The Environment Agency are taking enforcement action against HES to clear the excess waste from their sites and bring the company back into compliance with their permits. As part of this enforcement activity, the Environment Agency have partially suspended the company’s permit at their Normanton site. This will prevent HES from accepting any more incinerator-only waste, as the company focuses on clearing the backlog of waste on-site. The Environment Agency are also progressing with enforcement action at the other non-compliant sites. This includes following up the first enforcement notice for the HES Newcastle site. If the site does not become compliant, the likely next stage is a partial suspension to prevent the acceptance of incinerator-only waste at Newcastle. It is the company’s responsibility to clear its sites and operate legally.
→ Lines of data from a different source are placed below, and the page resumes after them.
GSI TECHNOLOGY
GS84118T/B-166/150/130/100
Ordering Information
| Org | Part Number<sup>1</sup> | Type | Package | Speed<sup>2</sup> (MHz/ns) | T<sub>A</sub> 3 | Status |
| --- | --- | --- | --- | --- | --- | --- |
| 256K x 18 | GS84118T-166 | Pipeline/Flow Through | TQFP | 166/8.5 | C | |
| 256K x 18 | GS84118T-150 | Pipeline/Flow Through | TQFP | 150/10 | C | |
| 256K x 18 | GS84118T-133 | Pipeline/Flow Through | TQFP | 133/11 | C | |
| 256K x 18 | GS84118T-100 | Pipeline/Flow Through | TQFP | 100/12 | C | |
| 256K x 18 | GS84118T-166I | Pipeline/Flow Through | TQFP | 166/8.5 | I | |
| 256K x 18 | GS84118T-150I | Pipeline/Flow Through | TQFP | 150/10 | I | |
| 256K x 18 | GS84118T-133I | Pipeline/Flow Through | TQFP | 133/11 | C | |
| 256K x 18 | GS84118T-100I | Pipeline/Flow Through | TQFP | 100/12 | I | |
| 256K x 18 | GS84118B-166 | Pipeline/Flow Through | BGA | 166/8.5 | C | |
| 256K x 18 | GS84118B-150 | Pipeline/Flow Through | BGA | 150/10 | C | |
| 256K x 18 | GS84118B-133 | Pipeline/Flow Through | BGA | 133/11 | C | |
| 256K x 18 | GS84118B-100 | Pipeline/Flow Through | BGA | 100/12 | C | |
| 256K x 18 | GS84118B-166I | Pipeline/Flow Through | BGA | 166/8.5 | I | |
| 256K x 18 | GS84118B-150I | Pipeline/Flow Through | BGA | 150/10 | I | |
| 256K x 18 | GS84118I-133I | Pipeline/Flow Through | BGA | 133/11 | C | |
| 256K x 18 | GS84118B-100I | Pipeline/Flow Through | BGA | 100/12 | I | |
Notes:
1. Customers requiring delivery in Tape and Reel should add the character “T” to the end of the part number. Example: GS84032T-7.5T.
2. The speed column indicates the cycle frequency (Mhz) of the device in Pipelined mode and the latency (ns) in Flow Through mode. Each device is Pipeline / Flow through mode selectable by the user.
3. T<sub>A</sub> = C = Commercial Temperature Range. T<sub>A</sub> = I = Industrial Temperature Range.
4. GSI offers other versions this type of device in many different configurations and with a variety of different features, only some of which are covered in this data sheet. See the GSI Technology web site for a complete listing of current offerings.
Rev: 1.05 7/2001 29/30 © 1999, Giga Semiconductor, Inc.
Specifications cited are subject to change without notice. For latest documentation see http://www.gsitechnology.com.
I am updating the House on this situation now, given that new contracts have been signed following the conclusion of the commercially sensitive process. I can confirm that NHS services continue to operate as normal. We are ensuring that there are contingency plans in place in case of any disruption, and that there is absolutely no risk to the health of patients or the wider public. The Government are working with the Environment Agency and NHS to ensure lessons are learnt, and we are reviewing how contracts will be awarded in the future.